NOx emissions along with volatile organic compounds (VOC) are precursors of ozone. Ozone has long been recognized in clinical and epidemiological studies as affecting public health, ornamental vegetation, agricultural crops and forests. The effects of ozone on health, which are the concern of most recent regulatory efforts, include decreased lung function (mainly in children exercising outdoors), increased respiratory symptoms (particularly in highly sensitive individuals such as asthmatics), increased hospital admissions and emergency room visits for respiratory effects, increased inflammation of the lungs, and possible chronic (long-term) effects on the lungs.

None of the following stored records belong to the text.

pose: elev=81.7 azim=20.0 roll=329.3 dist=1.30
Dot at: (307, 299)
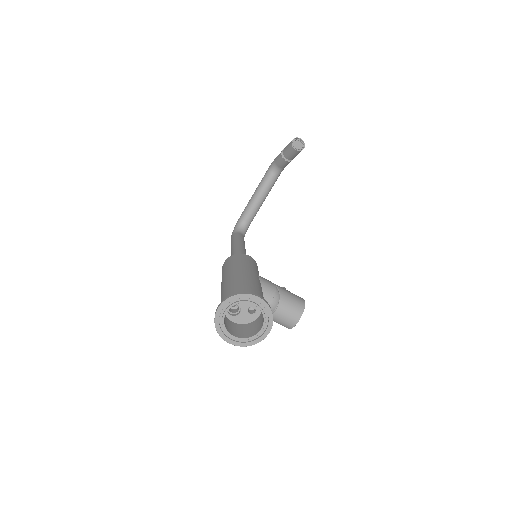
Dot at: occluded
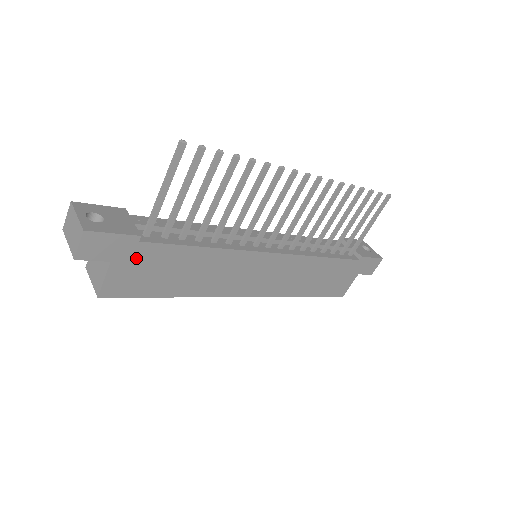
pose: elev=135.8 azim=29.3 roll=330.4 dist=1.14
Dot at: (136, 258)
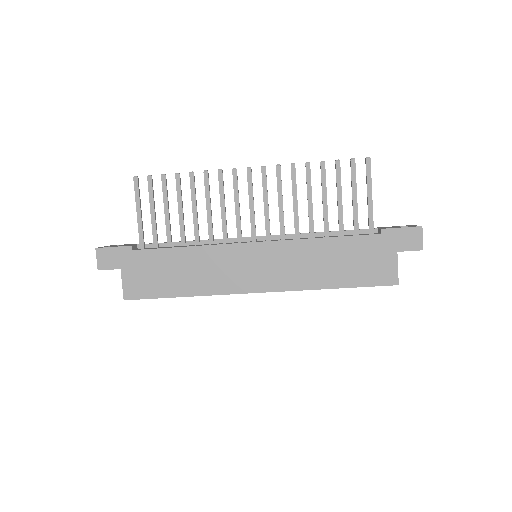
Dot at: (136, 264)
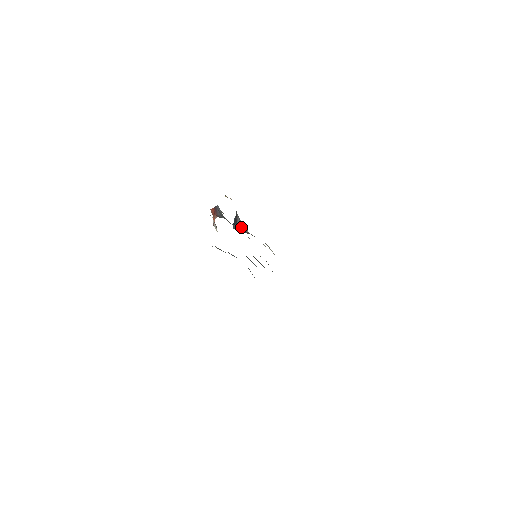
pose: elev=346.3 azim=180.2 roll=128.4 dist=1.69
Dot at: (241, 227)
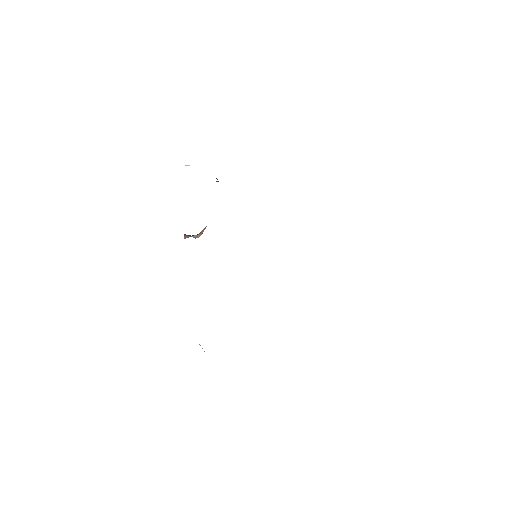
Dot at: occluded
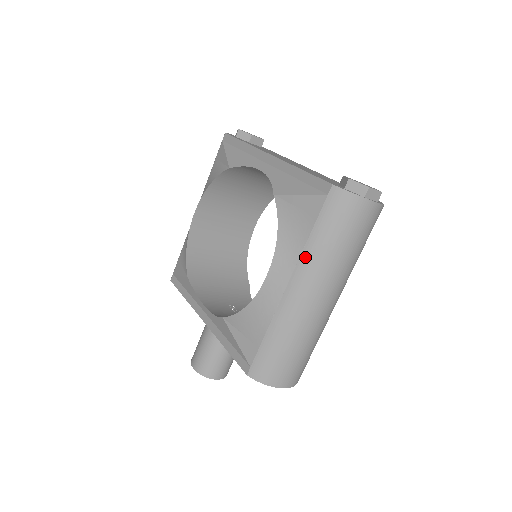
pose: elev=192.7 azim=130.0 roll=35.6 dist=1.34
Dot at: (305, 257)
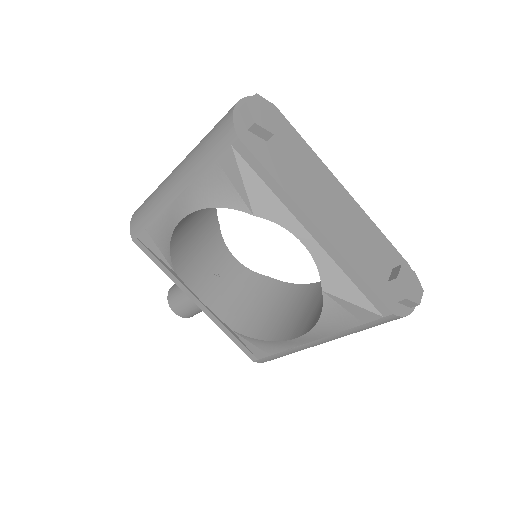
Dot at: (338, 335)
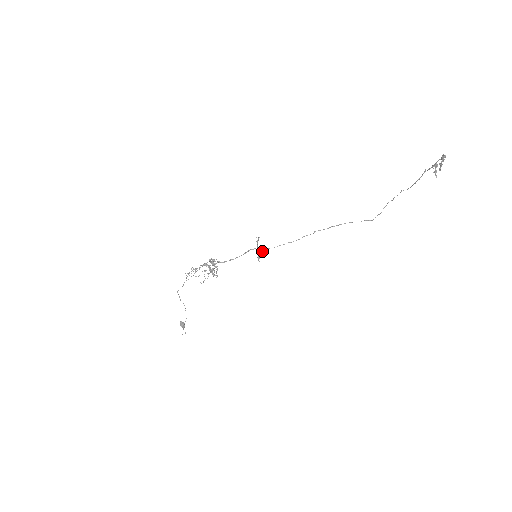
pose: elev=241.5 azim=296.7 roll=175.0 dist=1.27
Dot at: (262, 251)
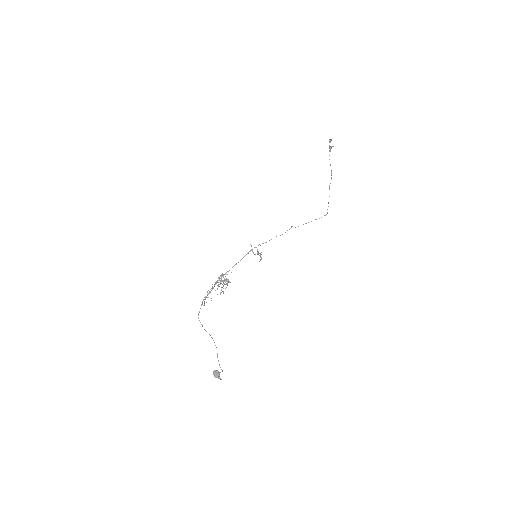
Dot at: (260, 256)
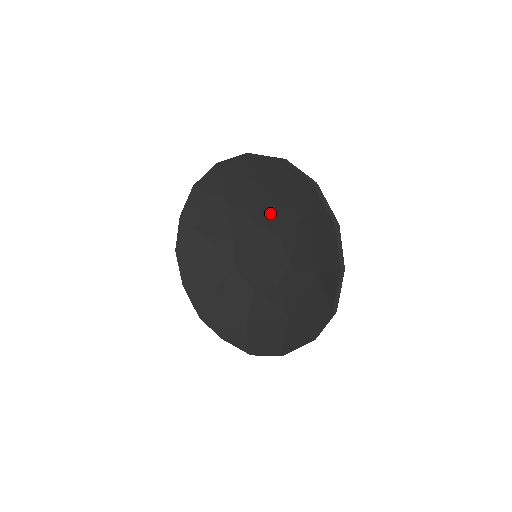
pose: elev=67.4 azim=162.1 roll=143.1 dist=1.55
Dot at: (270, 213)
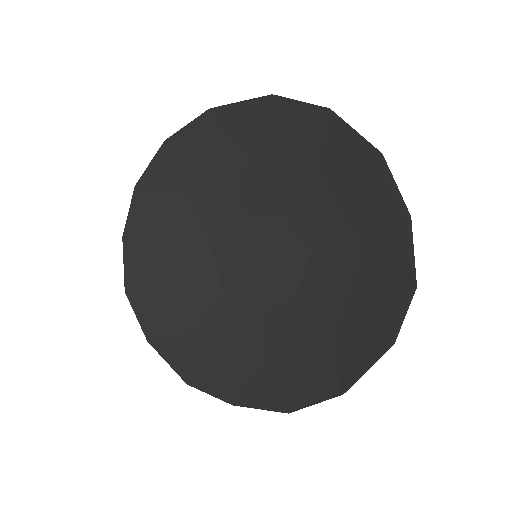
Dot at: (262, 188)
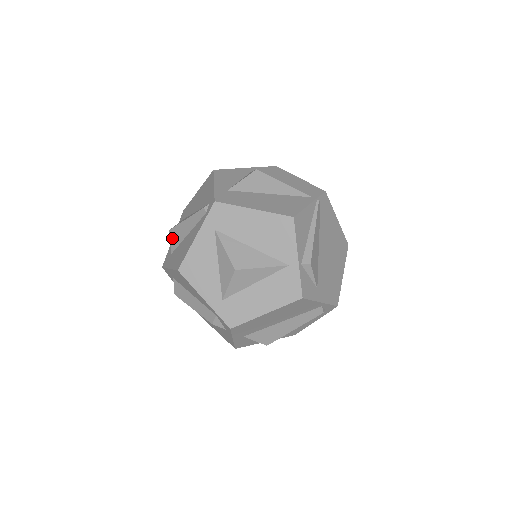
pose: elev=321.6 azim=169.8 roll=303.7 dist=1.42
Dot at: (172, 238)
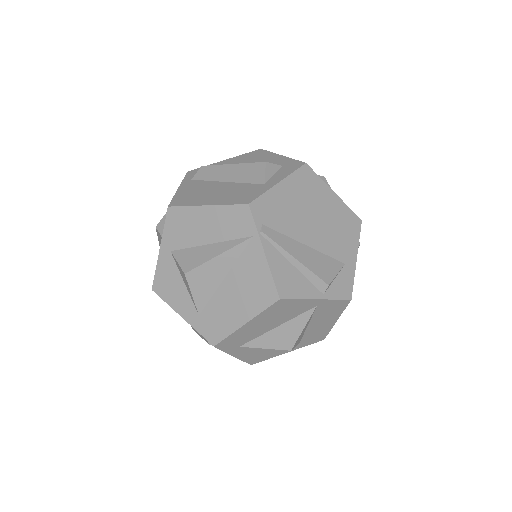
Dot at: occluded
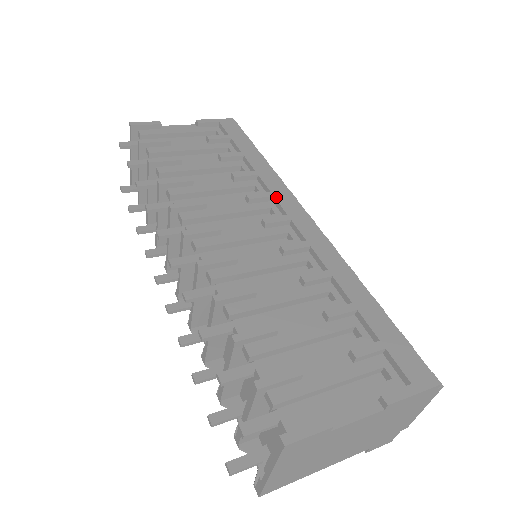
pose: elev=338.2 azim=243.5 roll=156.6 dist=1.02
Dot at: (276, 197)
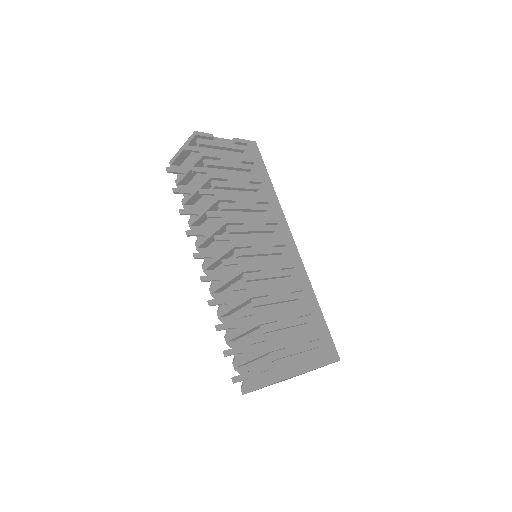
Dot at: (279, 225)
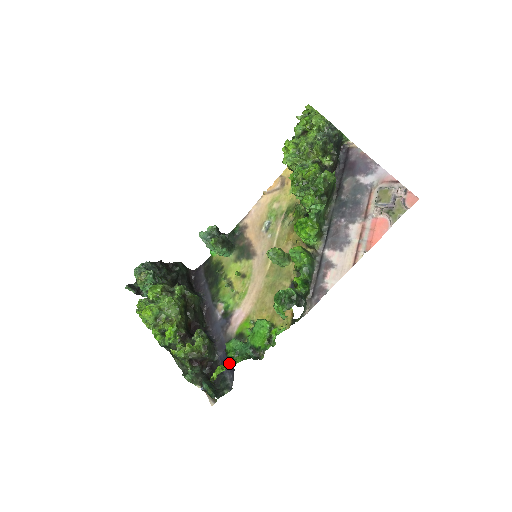
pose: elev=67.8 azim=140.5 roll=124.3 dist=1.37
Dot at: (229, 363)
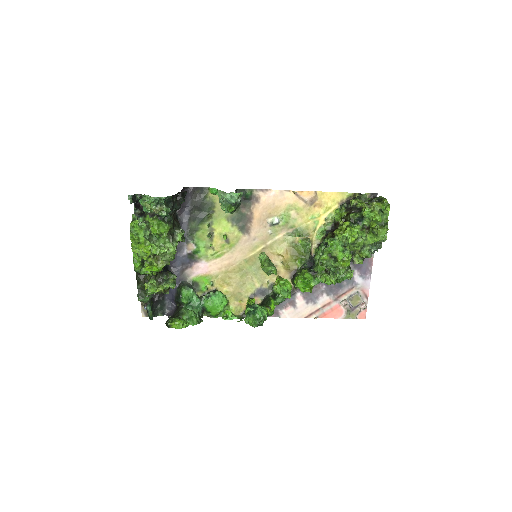
Dot at: (185, 316)
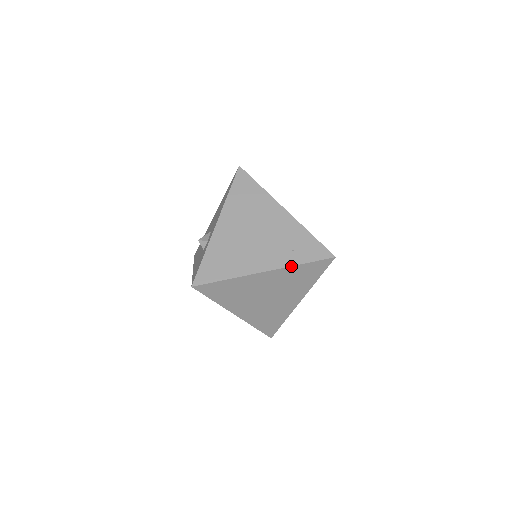
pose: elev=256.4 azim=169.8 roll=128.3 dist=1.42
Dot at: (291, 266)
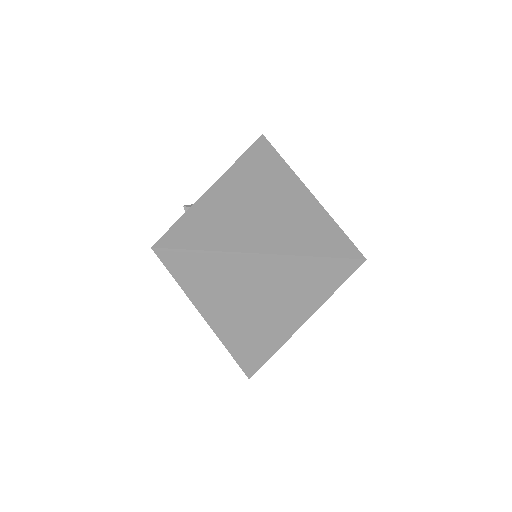
Dot at: (299, 255)
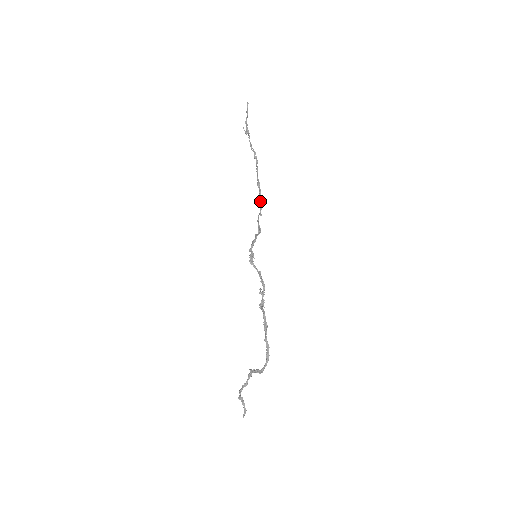
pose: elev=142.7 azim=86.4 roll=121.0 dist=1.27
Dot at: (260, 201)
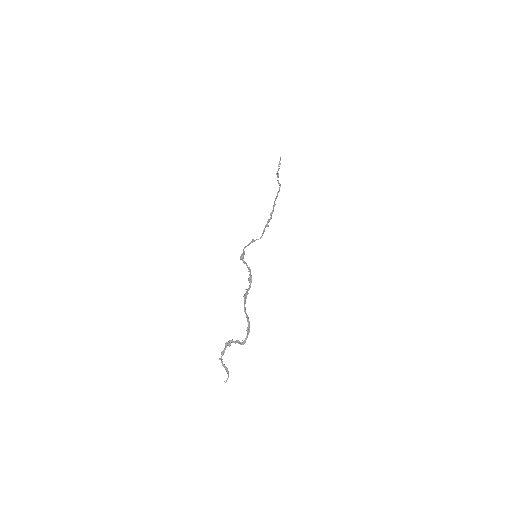
Dot at: (270, 217)
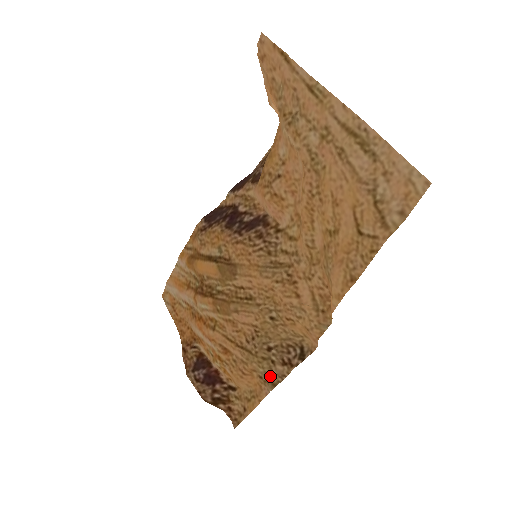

EPA’s proposal recognizes that regional NOx controls would have comparable ambient impacts on ozone as would local NOx and VOC controls, but at significantly lower cost. Sources of NOx emissions include power generation, other point sources, area sources, and mobile sources. The trading regime that EPA proposed would involve only large point sources (sources serving electric generators with capacity greater than 25 MWe and boilers with a designed heat input greater than 250 mmBTu/hr. The large point sources have various means of reducing emissions: combustion modifications, post-combustion technologies, and fuel switching. If the state in which they were located decided to participate in the trading program, the sources could add emission trading to the list of possible compliance options. To participate in trading, EPA would insist that sources install continuous emission monitors (CEM).

EPA analysis indicates that the savings from trading would be substantial. The projected additional cost of the most enlightened form of command and control regime, a performance standard for point sources, would cost $500 million a year more to achieve the same environmental results. A number of details remain to be worked out, including whether trading would occur throughout the entire region or would restricted to different sub-regions. Another issue is what trading ratio to apply to trades and whether the ratio should vary with distance between parties to the trade, season, weather, or other variables. EPA recognizes the fact that there will be tradeoffs between cost savings from trading and potential adverse environmental impacts in certain areas.